El terror en un avión me obliga a hacer un repaso de toda mi vida. Es entonces cuando pienso con regocijo que no lo he pasado del todo mal. Trato de recuperar parte del cinismo de la fase 1 y me voy serenando.
De repente los motores se encienden y vuelve el miedo. Pienso de verdad que esos pueden ser los últimos instantes de mi vida. Para estar al borde de la muerte no soy del todo egoísta y pienso que la chica de mi izquierda y el tipo a mi derecha tampoco se salvarán. ¿Y qué será lo último que harán mientras vivan? Ella, leer el rebote que la Esteban tiene con la Campanario. Él, jugar a un extraño Tetris en su Palm. Por mi parte, el postrero acto de mi vida fue una conversación de cinco minutos con una operadora argentina de Vodafone sobre las ventajas del servicio Passport en United Kingdom, “no cuelgue por favor”. No colgaré; pereceré para siempre, señorita.

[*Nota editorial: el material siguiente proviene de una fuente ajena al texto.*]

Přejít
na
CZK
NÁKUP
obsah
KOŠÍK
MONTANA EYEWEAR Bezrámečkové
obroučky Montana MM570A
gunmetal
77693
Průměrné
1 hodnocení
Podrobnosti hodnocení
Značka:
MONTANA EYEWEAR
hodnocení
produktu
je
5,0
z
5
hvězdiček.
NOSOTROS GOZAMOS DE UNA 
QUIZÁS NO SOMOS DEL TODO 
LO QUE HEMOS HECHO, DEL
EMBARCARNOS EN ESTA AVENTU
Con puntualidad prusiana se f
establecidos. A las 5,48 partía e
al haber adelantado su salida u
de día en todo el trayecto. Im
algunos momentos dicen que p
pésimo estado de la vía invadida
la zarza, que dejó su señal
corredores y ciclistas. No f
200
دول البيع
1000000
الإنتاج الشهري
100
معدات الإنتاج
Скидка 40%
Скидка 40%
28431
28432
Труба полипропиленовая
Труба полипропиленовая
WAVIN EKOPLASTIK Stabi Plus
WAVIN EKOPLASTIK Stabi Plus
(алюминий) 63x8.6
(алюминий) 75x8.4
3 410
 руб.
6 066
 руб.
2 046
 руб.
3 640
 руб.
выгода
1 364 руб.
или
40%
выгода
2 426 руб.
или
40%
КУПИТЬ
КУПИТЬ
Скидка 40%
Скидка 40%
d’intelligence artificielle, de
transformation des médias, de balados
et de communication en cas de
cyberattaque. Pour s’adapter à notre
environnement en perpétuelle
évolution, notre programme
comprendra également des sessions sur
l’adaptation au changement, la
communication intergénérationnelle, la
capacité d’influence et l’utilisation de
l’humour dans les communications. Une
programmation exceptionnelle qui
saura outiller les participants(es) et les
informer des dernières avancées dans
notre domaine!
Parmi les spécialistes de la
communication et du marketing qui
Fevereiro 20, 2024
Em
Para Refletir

El avión avanza. No tengo lectura. No tengo nada. Me santiguo. Contradicciones del sistema que quedan evidenciadas en la transición de una fase a la otra. Admito mi desaparición final. Cierro los ojos y entro en una fase a caballo entre la vida y la muerte. Es la memoria del futuro y viene embotellada en forma de nostalgia.
¡Fase 3! Nostalgia de lo que dejo y nostalgia de lo que vendrá. Abro los ojos y noto que me llega una felicidad lejana. Sin previo aviso, comienzo a silbar Érase una vez en América. Y lo hago maravillosamente bien. Nota: ¿por qué cantamos y silbamos tan bien cuando lo hacemos con el pensamiento?
A diez mil metros sobre el Cantábrico y con las únicas notas de Ennio Morricone, supero la fase 3 y entro de lleno en una calma que me conduce sin remisión a Londres, Madrid2.
"On the mental count of ten, you will be in Europa. Be there at ten. I say: ten."